Activity. Each line in the records that mentions the word "Rose" needs to be listed.

Stored data entries.
* * * * * * *

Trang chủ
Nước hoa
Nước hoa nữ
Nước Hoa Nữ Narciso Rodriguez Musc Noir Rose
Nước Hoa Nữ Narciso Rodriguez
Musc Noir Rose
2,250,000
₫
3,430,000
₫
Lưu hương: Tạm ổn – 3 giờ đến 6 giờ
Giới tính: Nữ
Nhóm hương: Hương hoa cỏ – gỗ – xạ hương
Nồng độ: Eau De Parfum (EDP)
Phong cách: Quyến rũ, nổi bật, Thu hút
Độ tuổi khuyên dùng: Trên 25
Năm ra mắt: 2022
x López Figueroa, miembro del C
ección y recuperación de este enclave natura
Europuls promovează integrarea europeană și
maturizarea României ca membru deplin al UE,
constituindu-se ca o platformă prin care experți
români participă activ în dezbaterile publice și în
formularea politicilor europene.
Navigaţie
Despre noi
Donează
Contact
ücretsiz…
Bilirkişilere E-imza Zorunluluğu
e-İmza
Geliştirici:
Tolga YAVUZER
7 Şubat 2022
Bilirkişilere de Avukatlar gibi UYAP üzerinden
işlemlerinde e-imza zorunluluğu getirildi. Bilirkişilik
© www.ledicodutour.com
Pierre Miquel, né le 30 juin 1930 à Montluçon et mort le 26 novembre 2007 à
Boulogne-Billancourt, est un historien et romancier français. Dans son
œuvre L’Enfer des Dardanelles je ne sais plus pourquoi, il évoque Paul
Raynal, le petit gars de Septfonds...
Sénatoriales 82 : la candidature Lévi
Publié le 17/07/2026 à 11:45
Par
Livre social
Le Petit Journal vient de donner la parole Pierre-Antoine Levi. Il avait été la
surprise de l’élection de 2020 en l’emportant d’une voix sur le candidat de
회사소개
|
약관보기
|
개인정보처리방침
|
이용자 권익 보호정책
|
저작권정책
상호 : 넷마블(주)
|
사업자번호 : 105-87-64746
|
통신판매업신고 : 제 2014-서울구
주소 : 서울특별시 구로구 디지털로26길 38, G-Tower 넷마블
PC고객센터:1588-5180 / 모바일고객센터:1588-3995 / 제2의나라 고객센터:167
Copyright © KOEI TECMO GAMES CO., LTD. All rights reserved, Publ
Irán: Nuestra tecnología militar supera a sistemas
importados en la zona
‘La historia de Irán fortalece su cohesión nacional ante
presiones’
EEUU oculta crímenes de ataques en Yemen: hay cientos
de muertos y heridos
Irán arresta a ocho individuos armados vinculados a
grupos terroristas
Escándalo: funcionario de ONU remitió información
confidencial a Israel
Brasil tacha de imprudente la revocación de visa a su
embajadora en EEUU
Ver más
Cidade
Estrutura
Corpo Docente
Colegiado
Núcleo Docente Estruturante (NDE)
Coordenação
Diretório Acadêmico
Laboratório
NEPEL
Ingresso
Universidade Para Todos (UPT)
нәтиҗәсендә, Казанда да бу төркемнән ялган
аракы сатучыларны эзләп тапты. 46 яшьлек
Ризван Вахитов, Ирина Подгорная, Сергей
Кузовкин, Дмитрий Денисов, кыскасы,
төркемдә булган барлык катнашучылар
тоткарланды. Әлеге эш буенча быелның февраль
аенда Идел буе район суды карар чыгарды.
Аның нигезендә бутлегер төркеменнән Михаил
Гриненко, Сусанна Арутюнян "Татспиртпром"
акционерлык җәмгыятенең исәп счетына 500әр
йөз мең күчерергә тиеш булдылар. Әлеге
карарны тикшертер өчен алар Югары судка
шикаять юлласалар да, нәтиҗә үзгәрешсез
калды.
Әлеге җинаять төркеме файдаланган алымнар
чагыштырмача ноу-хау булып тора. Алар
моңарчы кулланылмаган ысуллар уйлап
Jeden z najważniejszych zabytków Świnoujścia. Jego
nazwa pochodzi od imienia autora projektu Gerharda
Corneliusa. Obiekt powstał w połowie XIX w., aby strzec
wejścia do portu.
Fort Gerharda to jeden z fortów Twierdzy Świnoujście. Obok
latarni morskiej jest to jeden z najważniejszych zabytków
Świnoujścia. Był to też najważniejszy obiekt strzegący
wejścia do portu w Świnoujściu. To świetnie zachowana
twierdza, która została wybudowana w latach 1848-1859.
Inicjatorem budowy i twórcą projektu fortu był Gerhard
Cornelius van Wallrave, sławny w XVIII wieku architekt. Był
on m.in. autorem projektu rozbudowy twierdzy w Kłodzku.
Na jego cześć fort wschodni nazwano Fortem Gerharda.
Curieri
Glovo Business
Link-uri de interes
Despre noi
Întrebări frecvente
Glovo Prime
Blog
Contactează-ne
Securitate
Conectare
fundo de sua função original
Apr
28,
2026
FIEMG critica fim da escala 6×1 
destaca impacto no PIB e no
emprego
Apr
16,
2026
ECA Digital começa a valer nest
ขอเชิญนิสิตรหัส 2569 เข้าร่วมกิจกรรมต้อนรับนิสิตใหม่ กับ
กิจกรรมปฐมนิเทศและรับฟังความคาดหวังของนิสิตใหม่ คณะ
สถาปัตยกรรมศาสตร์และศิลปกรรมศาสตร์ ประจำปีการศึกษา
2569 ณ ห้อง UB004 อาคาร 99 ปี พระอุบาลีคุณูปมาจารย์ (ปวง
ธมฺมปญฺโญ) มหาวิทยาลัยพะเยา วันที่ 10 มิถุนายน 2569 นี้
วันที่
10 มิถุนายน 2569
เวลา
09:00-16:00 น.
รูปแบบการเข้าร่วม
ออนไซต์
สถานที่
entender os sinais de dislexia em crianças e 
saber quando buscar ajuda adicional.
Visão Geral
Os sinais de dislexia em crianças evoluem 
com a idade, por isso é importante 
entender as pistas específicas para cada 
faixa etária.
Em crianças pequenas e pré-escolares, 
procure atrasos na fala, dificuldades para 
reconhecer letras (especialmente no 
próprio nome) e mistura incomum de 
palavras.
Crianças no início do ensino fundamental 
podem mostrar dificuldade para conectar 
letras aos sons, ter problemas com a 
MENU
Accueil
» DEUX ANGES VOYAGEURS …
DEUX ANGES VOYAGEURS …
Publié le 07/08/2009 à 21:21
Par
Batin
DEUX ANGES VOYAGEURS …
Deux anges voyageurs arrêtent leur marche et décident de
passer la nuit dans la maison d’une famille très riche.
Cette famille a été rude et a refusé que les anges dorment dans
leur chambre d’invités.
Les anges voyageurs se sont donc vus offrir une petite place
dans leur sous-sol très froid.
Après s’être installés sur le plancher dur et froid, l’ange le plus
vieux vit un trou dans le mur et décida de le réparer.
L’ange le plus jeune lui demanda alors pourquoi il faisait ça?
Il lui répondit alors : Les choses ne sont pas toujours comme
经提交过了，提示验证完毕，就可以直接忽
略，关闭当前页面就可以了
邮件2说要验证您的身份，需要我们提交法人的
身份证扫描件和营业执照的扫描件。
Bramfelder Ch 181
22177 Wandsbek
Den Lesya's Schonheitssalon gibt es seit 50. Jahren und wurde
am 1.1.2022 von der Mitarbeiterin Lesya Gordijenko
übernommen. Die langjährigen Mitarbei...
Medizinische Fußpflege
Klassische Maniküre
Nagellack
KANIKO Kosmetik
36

* * * * * * *

Result.
Nước Hoa Nữ Narciso Rodriguez Musc Noir Rose
Musc Noir Rose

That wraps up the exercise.